Development Plans Are Dumb

Read time

2 min

AI-Generated Summary

Key Takeaways

  • Development Plan Failure Rate: Organizations cannot produce data showing development plans work effectively. Out of millions of managers globally, fewer than 100 have likely completed a full development plan that successfully developed a direct report to promotion.
  • Manager Time Burden: Creating and maintaining development plans becomes a full-time job when managing 15 people. Plans require constant updates as business strategies, technologies, and priorities shift, making multi-year or even year-long plans obsolete before completion.
  • Weekly Delegation Method: Assign one to two developmental tasks per quarter maximum.

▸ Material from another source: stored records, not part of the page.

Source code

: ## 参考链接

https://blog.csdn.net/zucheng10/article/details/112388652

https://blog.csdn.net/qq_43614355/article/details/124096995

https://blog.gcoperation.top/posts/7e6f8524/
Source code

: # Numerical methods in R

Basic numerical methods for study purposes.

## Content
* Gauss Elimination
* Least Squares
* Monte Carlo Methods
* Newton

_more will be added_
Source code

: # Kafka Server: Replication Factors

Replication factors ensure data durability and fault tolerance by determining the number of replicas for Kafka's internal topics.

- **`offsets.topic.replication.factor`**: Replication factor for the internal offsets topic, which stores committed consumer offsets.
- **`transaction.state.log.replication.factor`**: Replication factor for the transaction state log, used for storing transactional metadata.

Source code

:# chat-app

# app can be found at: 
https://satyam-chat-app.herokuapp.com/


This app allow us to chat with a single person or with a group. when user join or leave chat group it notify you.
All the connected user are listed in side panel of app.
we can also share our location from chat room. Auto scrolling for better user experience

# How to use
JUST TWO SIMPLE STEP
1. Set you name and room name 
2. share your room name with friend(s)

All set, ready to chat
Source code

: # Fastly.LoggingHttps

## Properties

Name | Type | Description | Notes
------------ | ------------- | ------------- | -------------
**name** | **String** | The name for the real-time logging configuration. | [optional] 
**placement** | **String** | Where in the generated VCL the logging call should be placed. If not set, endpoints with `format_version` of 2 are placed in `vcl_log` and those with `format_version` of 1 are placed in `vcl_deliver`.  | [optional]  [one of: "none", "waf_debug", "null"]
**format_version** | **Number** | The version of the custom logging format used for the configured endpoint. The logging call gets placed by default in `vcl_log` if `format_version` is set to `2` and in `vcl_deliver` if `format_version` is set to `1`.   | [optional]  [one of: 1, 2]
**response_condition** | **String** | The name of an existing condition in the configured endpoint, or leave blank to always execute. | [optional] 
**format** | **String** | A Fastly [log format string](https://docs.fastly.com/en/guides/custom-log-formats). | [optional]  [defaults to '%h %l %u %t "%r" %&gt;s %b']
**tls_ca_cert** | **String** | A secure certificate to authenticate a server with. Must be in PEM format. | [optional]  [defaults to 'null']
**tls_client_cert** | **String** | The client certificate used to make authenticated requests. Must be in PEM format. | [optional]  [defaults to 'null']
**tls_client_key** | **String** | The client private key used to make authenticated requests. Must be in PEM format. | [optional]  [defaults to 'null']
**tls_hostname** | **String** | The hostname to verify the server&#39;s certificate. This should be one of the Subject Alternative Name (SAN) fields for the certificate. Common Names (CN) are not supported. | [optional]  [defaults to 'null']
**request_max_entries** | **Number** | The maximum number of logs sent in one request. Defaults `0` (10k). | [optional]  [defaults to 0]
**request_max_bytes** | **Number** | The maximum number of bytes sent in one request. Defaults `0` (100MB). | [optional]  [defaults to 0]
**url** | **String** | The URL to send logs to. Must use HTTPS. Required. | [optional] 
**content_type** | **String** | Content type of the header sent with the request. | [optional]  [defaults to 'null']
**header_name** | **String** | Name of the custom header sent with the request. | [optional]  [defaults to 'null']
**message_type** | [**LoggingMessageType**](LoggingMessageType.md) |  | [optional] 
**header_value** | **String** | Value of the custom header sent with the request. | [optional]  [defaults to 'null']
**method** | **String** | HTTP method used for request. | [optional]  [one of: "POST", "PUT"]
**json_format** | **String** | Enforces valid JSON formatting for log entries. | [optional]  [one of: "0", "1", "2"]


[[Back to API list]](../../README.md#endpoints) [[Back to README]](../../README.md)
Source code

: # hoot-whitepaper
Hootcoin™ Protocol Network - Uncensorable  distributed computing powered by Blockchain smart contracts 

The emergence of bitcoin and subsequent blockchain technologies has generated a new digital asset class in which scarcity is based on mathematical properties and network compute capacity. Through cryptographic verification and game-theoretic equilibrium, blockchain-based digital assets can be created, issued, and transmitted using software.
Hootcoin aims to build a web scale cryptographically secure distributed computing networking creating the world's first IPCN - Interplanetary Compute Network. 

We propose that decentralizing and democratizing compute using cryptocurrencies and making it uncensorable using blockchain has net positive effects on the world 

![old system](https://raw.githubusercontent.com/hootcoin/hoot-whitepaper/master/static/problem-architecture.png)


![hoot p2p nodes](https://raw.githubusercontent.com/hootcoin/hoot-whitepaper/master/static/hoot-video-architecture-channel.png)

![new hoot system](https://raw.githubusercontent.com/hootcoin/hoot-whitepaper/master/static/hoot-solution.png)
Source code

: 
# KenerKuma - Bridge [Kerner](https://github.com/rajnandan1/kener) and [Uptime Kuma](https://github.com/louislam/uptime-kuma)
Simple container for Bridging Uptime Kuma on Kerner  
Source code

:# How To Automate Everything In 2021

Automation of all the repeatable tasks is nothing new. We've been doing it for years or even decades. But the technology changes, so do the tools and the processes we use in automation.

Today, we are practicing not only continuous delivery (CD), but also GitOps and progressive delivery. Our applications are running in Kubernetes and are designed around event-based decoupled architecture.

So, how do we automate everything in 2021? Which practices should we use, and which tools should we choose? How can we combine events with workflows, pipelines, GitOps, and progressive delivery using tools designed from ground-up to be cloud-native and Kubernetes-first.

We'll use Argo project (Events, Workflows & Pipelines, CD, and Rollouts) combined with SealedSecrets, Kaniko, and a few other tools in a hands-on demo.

Monitor progress through weekly one-on-ones, provide daily feedback on new responsibilities, and only add another delegation when the direct handles current tasks efficiently, not perfectly.
  • HR Span of Control Problem: HR business partners cannot effectively review hundreds of development plans across their organizational area. They lack detailed knowledge of each person's specialty, career path, and role requirements to provide meaningful input or oversight.

What It Covers

Manager Tools explains why traditional development plans fail in practice despite sounding logical in theory, and advocates for short-term developmental delegations through one-on-ones and frequent feedback instead of long-term planning documents.

Key Questions Answered

  • Development Plan Failure Rate: Organizations cannot produce data showing development plans work effectively. Out of millions of managers globally, fewer than 100 have likely completed a full development plan that successfully developed a direct report to promotion.
  • Manager Time Burden: Creating and maintaining development plans becomes a full-time job when managing 15 people. Plans require constant updates as business strategies, technologies, and priorities shift, making multi-year or even year-long plans obsolete before completion.
  • Weekly Delegation Method: Assign one to two developmental tasks per quarter maximum. Monitor progress through weekly one-on-ones, provide daily feedback on new responsibilities, and only add another delegation when the direct handles current tasks efficiently, not perfectly.
  • HR Span of Control Problem: HR business partners cannot effectively review hundreds of development plans across their organizational area. They lack detailed knowledge of each person's specialty, career path, and role requirements to provide meaningful input or oversight.

Notable Moment

The hosts reveal that formal mentoring programs, gamification, engagement initiatives, and panel interviews all followed the same pattern as development plans: widespread adoption based on theory and press coverage, yet zero data proving they improve retention, productivity, or profitability.